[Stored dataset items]

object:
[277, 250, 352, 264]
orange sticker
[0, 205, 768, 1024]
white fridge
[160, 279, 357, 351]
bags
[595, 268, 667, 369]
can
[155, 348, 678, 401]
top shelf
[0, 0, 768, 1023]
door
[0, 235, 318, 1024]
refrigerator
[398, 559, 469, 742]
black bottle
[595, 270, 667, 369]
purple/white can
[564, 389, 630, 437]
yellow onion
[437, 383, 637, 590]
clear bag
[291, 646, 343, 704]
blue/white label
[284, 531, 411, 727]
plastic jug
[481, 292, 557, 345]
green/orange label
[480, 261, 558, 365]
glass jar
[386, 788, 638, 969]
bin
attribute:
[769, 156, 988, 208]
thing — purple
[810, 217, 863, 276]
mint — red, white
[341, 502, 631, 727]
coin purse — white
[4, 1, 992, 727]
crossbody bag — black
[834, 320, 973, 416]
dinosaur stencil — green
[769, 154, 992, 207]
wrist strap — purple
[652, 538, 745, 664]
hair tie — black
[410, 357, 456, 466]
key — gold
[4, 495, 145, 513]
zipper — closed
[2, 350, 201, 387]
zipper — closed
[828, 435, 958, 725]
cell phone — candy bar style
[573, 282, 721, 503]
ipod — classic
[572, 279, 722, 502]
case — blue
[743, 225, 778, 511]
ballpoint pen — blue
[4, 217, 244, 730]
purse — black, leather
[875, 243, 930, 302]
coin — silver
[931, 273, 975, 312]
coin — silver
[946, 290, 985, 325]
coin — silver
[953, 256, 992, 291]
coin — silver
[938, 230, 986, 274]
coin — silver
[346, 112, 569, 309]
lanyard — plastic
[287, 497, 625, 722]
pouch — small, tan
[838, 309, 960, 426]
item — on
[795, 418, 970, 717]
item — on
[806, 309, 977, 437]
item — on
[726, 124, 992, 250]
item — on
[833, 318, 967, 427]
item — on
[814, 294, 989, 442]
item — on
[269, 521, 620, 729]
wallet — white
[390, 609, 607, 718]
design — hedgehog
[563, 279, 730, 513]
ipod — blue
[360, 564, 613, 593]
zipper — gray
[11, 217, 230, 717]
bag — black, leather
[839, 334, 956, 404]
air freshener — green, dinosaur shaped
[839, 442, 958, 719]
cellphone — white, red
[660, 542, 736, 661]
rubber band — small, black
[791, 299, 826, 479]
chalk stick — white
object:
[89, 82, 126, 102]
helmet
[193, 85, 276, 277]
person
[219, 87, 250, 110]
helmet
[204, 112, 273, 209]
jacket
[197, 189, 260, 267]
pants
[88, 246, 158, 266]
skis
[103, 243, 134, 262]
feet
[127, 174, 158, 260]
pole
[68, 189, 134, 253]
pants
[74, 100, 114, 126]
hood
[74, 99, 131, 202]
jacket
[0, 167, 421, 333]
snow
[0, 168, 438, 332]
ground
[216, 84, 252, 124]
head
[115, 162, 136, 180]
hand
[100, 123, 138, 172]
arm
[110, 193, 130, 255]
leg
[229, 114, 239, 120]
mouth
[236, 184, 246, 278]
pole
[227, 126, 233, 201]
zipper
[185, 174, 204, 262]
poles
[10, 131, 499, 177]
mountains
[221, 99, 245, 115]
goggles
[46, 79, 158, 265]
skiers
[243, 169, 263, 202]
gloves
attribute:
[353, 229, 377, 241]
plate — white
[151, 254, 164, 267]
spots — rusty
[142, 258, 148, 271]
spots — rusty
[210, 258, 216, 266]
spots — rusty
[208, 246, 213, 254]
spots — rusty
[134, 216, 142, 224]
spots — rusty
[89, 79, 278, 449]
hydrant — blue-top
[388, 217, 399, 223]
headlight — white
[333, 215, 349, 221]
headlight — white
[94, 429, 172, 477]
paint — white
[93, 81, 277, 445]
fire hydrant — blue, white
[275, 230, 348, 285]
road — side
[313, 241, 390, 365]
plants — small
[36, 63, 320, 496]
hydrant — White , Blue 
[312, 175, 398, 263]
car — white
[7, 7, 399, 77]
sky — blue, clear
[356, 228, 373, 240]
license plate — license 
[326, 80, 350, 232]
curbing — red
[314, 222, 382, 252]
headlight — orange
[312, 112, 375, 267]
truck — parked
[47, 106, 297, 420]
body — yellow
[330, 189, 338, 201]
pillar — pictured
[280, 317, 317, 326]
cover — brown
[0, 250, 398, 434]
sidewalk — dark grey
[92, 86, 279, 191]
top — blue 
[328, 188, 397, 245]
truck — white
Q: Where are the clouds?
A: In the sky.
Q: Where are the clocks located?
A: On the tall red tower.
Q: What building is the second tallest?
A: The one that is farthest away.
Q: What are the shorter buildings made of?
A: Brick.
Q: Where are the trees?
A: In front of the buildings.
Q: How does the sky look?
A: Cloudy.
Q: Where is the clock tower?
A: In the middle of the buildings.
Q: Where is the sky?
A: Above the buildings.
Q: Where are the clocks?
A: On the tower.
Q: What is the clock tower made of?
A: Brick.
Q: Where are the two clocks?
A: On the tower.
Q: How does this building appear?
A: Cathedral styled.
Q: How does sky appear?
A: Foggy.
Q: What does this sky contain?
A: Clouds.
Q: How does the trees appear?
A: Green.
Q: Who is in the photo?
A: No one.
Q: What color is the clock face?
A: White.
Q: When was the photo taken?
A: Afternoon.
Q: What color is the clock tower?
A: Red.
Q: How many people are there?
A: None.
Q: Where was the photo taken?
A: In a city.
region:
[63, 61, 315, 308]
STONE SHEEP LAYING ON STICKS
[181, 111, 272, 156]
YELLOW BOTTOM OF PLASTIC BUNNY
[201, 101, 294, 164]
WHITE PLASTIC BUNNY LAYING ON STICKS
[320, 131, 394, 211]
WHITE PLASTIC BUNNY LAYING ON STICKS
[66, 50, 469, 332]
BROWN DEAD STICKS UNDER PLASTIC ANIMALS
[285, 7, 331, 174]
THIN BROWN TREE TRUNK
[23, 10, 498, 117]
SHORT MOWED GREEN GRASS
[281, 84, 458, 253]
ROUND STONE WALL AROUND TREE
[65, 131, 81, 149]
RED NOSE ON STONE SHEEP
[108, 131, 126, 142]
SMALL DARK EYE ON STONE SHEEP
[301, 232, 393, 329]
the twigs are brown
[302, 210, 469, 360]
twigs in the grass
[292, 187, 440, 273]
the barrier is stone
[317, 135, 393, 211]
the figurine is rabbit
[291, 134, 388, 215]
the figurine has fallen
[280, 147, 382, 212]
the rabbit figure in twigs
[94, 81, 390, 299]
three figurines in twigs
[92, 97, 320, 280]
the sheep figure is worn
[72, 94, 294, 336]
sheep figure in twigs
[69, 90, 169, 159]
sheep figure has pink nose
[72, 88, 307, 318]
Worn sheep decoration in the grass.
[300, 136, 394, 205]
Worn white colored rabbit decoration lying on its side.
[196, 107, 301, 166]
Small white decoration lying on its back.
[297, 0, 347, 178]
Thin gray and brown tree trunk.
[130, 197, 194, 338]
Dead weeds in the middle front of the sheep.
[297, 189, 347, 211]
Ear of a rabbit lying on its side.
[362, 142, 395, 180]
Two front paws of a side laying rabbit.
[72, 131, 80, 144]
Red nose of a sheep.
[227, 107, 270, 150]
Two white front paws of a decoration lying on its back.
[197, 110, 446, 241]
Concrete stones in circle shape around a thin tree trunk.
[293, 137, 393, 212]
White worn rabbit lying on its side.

→ Exercise: Update the rows from the beginning through the line that contains "thing — purple" by replacing "object" with "region". Keep everything else unchanged.

→ Solution:
region:
[277, 250, 352, 264]
orange sticker
[0, 205, 768, 1024]
white fridge
[160, 279, 357, 351]
bags
[595, 268, 667, 369]
can
[155, 348, 678, 401]
top shelf
[0, 0, 768, 1023]
door
[0, 235, 318, 1024]
refrigerator
[398, 559, 469, 742]
black bottle
[595, 270, 667, 369]
purple/white can
[564, 389, 630, 437]
yellow onion
[437, 383, 637, 590]
clear bag
[291, 646, 343, 704]
blue/white label
[284, 531, 411, 727]
plastic jug
[481, 292, 557, 345]
green/orange label
[480, 261, 558, 365]
glass jar
[386, 788, 638, 969]
bin
attribute:
[769, 156, 988, 208]
thing — purple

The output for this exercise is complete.